< Exodus 11 >
1 (Want de HEERE had tot Mozes gesproken: Ik zal nog een plaag over Farao, en over Egypte brengen, daarna zal hij ulieden van hier laten trekken; als hij u geheellijk zal laten trekken, zo zal hij u haastelijk van hier uitdrijven.
Then the LORD said to Moses, “I will bring upon Pharaoh and Egypt one more plague. After that, he will allow you to leave this place. And when he lets you go, he will drive you out completely.
2 Spreek nu voor de oren des volks, dat ieder man van zijn naaste, en iedere vrouw van haar naaste zilveren vaten en gouden vaten eise.
Now announce to the people that men and women alike should ask their neighbors for articles of silver and gold.”
3 En de HEERE gaf het volk genade in de ogen der Egyptenaren; ook was de man Mozes zeer groot in Egypteland voor de ogen van Farao's knechten, en voor de ogen des volks.)
And the LORD gave the people favor in the sight of the Egyptians. Moreover, Moses himself was highly regarded in Egypt by Pharaoh’s officials and by the people.
4 Verder zeide Mozes: Zo heeft de HEERE gezegd: Omtrent middernacht zal Ik uitgaan door het midden van Egypte;
So Moses declared, “This is what the LORD says: ‘About midnight I will go throughout Egypt,
5 En alle eerstgeborenen in Egypteland zullen sterven, van Farao's eerstgeborene af, die op zijn troon zitten zou, tot den eerstgeborene der dienstmaagd, die achter den molen is, en alle eerstgeborenen van het vee.

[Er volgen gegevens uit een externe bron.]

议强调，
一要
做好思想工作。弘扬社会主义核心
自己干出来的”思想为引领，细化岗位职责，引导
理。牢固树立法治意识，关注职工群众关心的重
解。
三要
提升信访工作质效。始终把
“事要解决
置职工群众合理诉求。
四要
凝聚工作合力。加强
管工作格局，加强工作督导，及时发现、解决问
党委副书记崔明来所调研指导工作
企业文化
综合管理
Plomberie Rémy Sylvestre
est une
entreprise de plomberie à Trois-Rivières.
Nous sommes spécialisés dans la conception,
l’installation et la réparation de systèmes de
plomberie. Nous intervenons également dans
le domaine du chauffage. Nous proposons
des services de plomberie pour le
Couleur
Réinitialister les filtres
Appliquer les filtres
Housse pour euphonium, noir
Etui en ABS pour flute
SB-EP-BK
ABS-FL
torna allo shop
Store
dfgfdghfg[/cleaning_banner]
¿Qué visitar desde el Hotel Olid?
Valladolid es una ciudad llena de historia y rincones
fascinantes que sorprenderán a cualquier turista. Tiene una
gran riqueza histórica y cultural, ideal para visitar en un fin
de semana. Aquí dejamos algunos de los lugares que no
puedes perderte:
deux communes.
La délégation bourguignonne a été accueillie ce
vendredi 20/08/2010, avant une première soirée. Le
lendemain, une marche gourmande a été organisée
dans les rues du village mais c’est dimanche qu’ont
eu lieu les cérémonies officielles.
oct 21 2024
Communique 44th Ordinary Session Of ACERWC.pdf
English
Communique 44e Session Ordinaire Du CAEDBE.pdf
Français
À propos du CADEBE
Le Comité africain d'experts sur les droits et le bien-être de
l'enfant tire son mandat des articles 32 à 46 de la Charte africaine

and every firstborn son in the land of Egypt will die, from the firstborn of Pharaoh who sits on his throne, to the firstborn of the servant girl behind the hand mill, as well as the firstborn of all the cattle.
6 En er zal een groot geschrei zijn in het ganse Egypteland, desgelijke nooit geweest is, en desgelijke niet meer wezen zal.
Then a great cry will go out over all the land of Egypt. Such an outcry has never been heard before and will never be heard again.
7 Maar bij alle kinderen Israels zal niet een hond zijn tong verroeren, van de mensen af tot de beesten toe; opdat gijlieden weet, dat de HEERE tussen de Egyptenaren en tussen de Israelieten een afzondering maakt.
But among all the Israelites, not even a dog will snarl at man or beast.’ Then you will know that the LORD makes a distinction between Egypt and Israel.
8 Dan zullen al deze uw knechten tot mij afkomen, en zich voor mij neigen, zeggende: Trek uit, gij en al het volk, dat uw voetstappen volgt; en daarna zal ik uitgaan. En hij ging uit van Farao in hitte des toorns.
And all these officials of yours will come and bow before me, saying, ‘Go, you and all the people who follow you!’ After that, I will depart.” And hot with anger, Moses left Pharaoh’s presence.
9 De HEERE dan had tot Mozes gesproken: Farao zal naar ulieden niet horen, opdat Mijn wonderen in Egypteland vermenigvuldigd worden.
The LORD said to Moses, “Pharaoh will not listen to you, so that My wonders may be multiplied in the land of Egypt.”
10 En Mozes en Aaron hebben al deze wonderen gedaan voor Farao's aangezicht; doch de HEERE verhardde Farao's hart, dat hij de kinderen Israels uit zijn land niet trekken liet.
Moses and Aaron did all these wonders before Pharaoh, but the LORD hardened Pharaoh’s heart so that he would not let the Israelites go out of his land.